In contrast, Diana et al. claimed a detrimental effect of high-normal preconception TSH levels on the clinical outcomes of infertile women undergoing their first IVF cycle [10]. Discrepancies might be explained by the differences in the included population and the transferred embryos. Specifically, the proportion of women in the high-normal TSH group was much higher in our study (43.5% vs. 18.3%). Notably, the prevalence of SCH (TSH cutoff: 4.2 mIU/L) in the general population in China was 16.7% [18], which was close to the proportion of the population with high-normal TSH levels in the study by Diana et al. In addition, the women in our study were transferred with fresh D3 embryos, while details about the transferred embryos in the study by Diana et al. were not reported. Valerie et al. further demonstrated that a preconception TSH level >2.5 mIU/L was associated with a lower gestational age at delivery and lower birth weight in women undergoing IVF treatment [19]. It should be noted that the study performed by Valerie et al. included a population with TSH level >4.0 mIU/L, which was currently used as the cutoff to define SCH, while our study only included women with TSH values lower than the upper limit of the reference range. The reproductive outcomes which included the incidence of preterm birth rate and low-weight birth rate were comparable when we controlled for twin live births, which supported our observations found in women undergoing their first IUI treatment.

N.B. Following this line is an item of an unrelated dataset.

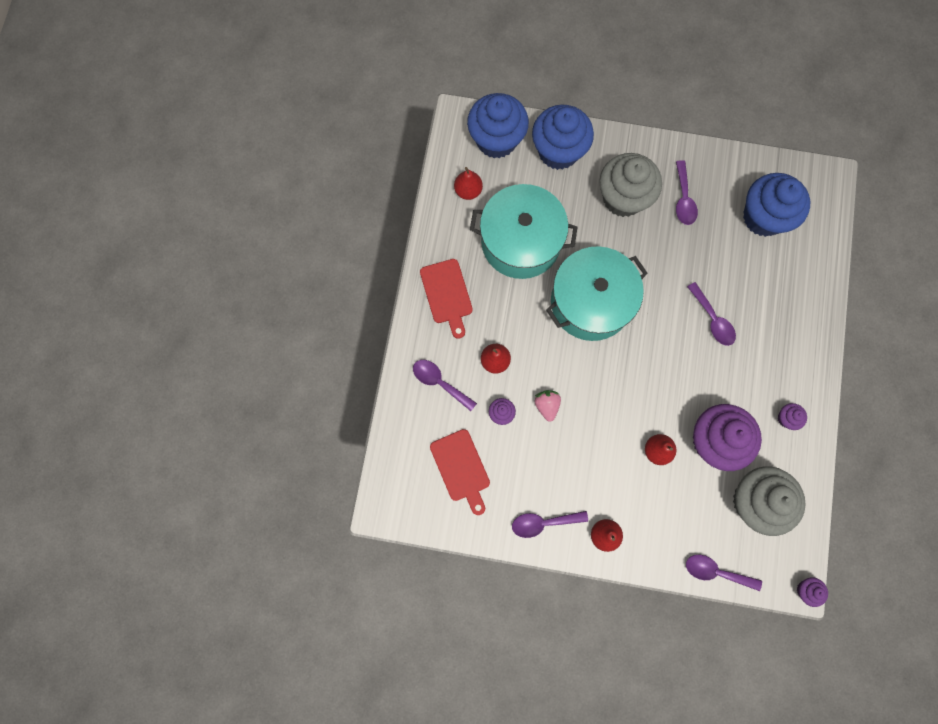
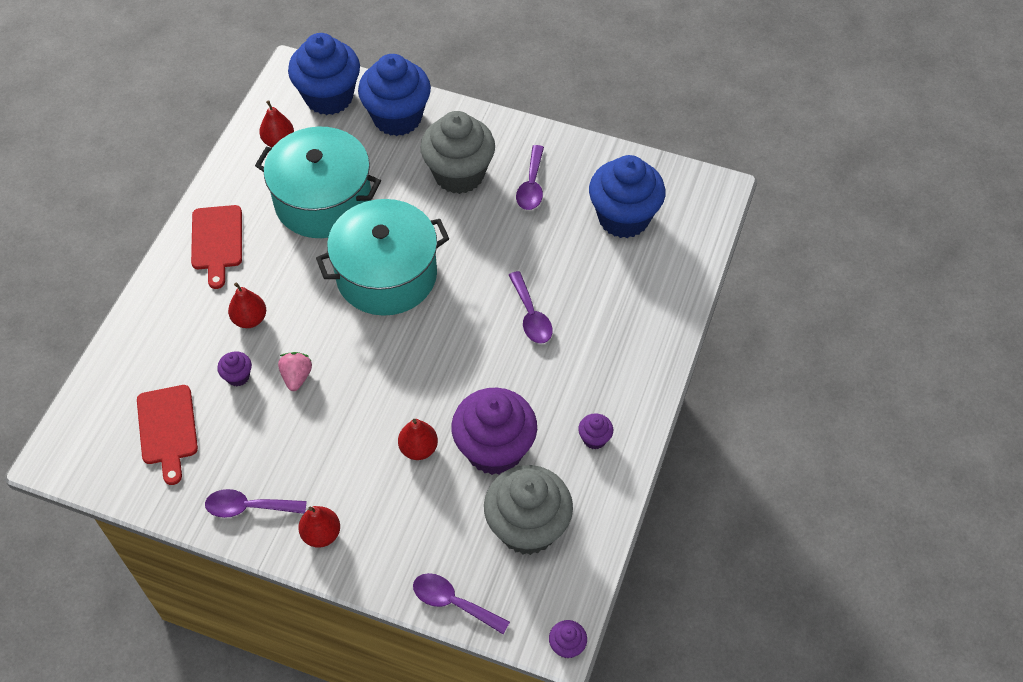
camera: 10 degrees right, 20 degrees down
(439, 382) = (175, 331): purple spoon -> none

There were also some limitations in this study. First, this was a retrospective study with data collected from a single center, and selection bias was inevitable. Second, we did not report the status of thyroid antibodies in infertile women, which might have a role in infertility and miscarriage. However, on the one hand, the existing data are controversial regarding whether thyroid antibodies are associated with infertility or adverse reproductive outcomes [7, 8, 12, 14, 20]. On the other hand, according to the two RCTs of high quality, euthyroid women with positive TPO did not benefit from treatment with LT4 [21, 22]. Third, we included a cohort of infertile women with specified conditions, which we believed to be one of the crucial factors explaining the discrepancies in the results. Whether the results might be applied to women with repeated embryo transfer or healthy women remains to be tested. Finally, we did not monitor the TSH level once it was within the normal range before treatment. It was confirmed in other studies that high-normal TSH was more prone to increase to a level higher than the upper limit of normal range during ovarian stimulation and decrease within the normal range after embryo transfer [23-27]. Whether temporarily increased TSH levels might affect clinical outcomes remained unknown. The strength of our study was the highly homogeneous population-based cohort of euthyroid women, as the number, stage, or quality of transferred embryos, as well as the age and ovarian reserve, might potentially affect the results of embryo transfer. We also compared the differences in obstetric outcomes, such as gestational age, birth weight, and birth length, between the low-TSH and high-normal TSH groups and found that, regardless of TSH levels within the normal range, age and number of high-quality D3 embryos were independently associated with reproductive outcomes such as clinical pregnancy rate, live birth rate, and miscarriage rate.

4. Conclusion

We included infertile women as homogeneous as possible to minimize the bias that may lower the power of the impact of TSH on reproductive outcomes. We found that a high-normal TSH level did not significantly influence the reproductive outcomes of infertile women undergoing the first fresh D3 embryo transfer. Further studies are needed to test whether the results might be applicable to a wider population.